3.4 Die hundertstel Herde
10 »Hütet euch davor, hochmütig auf die herabzusehen, die euch klein und unbedeutend erscheinen. Denn ich sage euch: Ihre Engel haben immer Zugang zu meinem Vater im Himmel. 12 Was meint ihr: Wenn ein Mann hundert Schafe hat und sich eins davon verläuft, was wird er tun? Lässt er nicht die neunundneunzig auf ihrer Weide in den Bergen zurück, um das verirrte Schaf zu suchen? 13 Und ich versichere euch: Wenn er es dann findet, freut er sich über dieses eine mehr als über die neunundneunzig, die sich nicht verlaufen hatten. 14 Ebenso will euer Vater im Himmel nicht, dass auch nur einer, und sei es der Geringste, verloren geht.«
Jesus ist weiterhin bei unseren Überlegenheitsallüren und bei klein und unbedeutend erscheinende Menschen. Wie könnte es aussehen, einen „kleinen“ Menschen verächtlich zu behandeln? Jesus erzählt dazu eine Geschichte: Ein Schaf eines Hirten ist weg. Die Schafherde ist auf dem offenen Feld. Und was sagt Jesus da doch tatsächlich? Er behauptet, dass der Hirte die übrigen neunundneunzig Schafe zurücklässt um das eine zu suchen. Überlegenheit würde sagen: „99:1. Wer ist wichtiger?“ Wenn der Hirte das Schaf findet, behauptet Jesus, freut er sich über das wiedergefundene Schaf mehr, als über die neunundneunzig. Das ist frech. Die Jünger hatten die Frage, wer am wichtigsten ist. Und Jesus sagt ihnen, dass er sich mit denen beschäftigt, die gerade gar nicht da sind und dumme Sachen machen. Werde nicht überheblich, nur weil du jeden Sonntag in den Gottesdienst gehst.

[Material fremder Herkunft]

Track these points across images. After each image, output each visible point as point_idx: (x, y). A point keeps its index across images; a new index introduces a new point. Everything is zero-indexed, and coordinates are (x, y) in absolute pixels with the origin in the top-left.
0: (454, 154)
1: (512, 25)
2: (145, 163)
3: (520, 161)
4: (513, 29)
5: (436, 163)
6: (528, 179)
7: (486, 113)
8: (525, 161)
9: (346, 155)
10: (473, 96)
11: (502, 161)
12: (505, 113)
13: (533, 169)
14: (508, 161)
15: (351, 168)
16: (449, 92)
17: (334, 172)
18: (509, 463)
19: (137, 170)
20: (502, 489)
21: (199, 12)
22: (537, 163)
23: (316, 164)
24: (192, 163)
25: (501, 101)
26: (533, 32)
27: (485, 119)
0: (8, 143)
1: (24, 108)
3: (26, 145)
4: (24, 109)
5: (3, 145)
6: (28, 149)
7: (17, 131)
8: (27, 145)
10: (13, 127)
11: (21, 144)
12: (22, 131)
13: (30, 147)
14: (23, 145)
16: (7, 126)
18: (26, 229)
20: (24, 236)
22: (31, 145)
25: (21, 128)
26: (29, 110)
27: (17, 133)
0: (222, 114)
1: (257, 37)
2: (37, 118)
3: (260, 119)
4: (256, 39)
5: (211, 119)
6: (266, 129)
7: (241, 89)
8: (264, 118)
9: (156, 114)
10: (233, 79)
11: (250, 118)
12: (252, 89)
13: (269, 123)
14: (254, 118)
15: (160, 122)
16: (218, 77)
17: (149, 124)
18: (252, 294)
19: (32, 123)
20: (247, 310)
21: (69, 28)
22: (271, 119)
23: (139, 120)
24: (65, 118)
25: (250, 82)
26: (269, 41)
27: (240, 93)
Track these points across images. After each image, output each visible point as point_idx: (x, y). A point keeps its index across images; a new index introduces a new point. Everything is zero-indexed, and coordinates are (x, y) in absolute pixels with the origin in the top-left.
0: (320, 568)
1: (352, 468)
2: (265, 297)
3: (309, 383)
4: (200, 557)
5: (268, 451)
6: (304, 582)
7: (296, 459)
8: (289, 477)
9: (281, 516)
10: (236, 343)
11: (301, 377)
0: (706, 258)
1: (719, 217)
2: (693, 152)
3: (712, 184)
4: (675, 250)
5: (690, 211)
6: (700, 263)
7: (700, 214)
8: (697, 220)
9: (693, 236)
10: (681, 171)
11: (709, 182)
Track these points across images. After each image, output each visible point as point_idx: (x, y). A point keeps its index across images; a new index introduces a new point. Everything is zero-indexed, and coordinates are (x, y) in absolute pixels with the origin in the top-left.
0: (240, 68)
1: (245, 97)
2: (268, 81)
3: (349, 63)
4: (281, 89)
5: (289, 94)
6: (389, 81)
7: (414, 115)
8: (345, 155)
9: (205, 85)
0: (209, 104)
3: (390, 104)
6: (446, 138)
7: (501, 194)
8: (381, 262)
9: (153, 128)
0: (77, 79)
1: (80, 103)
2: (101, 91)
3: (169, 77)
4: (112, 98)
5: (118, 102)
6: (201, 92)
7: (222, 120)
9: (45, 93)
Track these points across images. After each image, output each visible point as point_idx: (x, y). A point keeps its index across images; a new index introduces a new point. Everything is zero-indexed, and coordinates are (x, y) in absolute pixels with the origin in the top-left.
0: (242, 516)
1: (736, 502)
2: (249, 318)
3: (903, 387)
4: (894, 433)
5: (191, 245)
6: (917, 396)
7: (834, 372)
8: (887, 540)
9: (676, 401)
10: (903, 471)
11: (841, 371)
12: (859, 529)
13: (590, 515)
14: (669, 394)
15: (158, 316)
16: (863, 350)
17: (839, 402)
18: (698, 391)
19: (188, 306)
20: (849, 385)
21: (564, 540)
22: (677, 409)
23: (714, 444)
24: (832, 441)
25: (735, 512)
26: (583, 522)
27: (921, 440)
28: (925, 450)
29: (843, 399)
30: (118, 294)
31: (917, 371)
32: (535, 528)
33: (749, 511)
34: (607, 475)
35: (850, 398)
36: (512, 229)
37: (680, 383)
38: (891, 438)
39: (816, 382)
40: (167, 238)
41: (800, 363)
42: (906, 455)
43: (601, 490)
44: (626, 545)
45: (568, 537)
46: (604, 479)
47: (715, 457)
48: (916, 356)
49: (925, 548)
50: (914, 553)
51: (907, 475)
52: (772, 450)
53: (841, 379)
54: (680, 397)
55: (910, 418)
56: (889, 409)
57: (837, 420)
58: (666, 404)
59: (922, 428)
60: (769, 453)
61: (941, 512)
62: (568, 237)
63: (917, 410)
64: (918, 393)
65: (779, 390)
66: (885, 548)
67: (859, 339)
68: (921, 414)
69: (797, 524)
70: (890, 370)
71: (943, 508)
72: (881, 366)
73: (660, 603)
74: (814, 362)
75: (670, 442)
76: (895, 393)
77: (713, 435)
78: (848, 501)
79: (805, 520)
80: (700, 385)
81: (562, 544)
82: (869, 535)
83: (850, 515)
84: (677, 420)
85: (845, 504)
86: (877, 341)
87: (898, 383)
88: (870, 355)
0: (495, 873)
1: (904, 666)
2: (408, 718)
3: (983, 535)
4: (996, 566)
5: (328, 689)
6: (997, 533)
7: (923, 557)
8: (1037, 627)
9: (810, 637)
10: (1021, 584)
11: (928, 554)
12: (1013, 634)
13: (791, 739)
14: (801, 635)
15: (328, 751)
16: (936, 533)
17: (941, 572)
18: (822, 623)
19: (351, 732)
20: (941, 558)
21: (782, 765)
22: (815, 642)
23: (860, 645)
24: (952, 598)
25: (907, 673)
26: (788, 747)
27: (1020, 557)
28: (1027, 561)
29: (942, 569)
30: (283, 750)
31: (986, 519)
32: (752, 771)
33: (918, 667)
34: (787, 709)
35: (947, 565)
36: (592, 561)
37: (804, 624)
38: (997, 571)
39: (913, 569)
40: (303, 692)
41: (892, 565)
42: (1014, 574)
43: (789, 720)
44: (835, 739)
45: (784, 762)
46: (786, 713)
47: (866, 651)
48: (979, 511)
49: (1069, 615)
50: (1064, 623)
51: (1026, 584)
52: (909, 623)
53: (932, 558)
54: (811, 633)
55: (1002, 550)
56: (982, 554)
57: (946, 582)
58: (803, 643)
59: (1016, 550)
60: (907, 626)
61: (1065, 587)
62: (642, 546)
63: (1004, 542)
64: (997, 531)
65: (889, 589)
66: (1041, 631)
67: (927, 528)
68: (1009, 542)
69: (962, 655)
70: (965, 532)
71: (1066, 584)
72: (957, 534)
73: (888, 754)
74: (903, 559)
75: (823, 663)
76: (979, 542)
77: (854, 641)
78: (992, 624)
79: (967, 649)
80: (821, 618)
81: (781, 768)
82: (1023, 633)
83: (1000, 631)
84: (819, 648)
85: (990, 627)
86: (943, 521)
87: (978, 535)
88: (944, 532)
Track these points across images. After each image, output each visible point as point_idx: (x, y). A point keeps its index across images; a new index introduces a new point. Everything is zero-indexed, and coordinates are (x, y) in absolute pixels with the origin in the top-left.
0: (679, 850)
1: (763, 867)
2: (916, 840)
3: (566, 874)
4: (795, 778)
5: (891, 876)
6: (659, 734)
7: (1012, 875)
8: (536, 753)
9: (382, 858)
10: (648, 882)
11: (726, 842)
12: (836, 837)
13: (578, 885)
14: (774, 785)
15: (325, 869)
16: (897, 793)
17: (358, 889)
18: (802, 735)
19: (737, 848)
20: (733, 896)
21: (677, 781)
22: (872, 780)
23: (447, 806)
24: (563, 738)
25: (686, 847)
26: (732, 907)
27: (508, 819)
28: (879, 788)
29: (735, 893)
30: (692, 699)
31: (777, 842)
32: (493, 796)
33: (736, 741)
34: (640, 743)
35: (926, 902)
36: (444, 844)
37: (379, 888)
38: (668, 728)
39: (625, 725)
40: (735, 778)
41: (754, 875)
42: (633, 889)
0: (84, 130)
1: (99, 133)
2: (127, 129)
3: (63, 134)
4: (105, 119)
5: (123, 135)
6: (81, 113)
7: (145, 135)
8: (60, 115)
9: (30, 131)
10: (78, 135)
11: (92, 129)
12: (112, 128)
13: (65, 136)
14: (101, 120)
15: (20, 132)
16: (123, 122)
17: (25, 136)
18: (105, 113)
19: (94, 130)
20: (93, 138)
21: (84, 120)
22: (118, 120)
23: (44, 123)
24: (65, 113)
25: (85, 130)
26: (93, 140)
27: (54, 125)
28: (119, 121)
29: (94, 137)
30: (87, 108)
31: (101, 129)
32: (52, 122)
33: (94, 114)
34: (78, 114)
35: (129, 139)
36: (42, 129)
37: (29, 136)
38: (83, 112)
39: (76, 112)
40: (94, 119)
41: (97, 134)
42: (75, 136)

Wo ist Jesus zu finden? Auf der Suche nach den Menschen, die unbedeutend sind. Während wir auf der Suche nach den Menschen sind, die gerade angesagt sind, ist Jesus bei denen, die keiner braucht. Und im übrigen lässt er uns dafür auch alleine. Und warum ist das so? Weil Gott nicht will, dass jemand verloren geht. Jesus hat die scheinbar unbedeutenden Menschen im Blick und in diesem Zusammenhang findet er derbe, direkte, ungestüme Worte: Ins Meer versenken, Auge ausreißen, verlassen werden. Wir sollen uns bekehren. Jesus fordert uns auf, uns selbst niedrig zu machen. Wir sollen uns nicht selbst schlecht machen, sondern einreihen und auf Augenhöhe bleiben.